Instantiating scripts for add node (Monday, August 15, 2011 10:15:35 PM CST)
.                                                                 1% Done.
Instantiation of add node scripts complete

Copying to remote nodes (Monday, August 15, 2011 10:15:38 PM CST)
...............................................................................................                                 96% Done.
Home copied to new nodes

Saving inventory on nodes (Monday, August 15, 2011 10:21:02 PM CST)
.                                                               100% Done.
Save inventory complete
WARNING:A new inventory has been created on one or more nodes in this session.
========
工作任务: 请重写所示文本中从“Copying to remote”到“10:21:02 PM CST)”的部分，并将其中的“nodes”替换为“servers”。
========
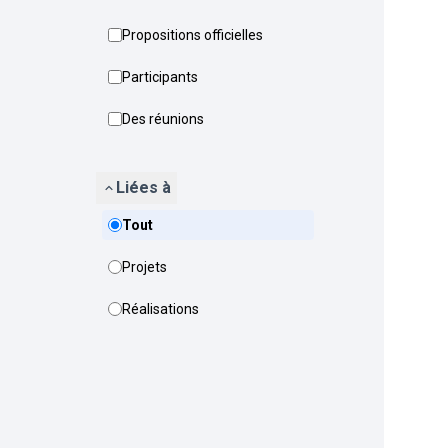
Propositions officielles
Participants
Des réunions
Liées à
Tout
Projets
Réalisations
========
你的解答:
Copying to remote servers (Monday, August 15, 2011 10:15:38 PM CST)
...............................................................................................                                 96% Done.
Home copied to new servers

Saving inventory on servers (Monday, August 15, 2011 10:21:02 PM CST)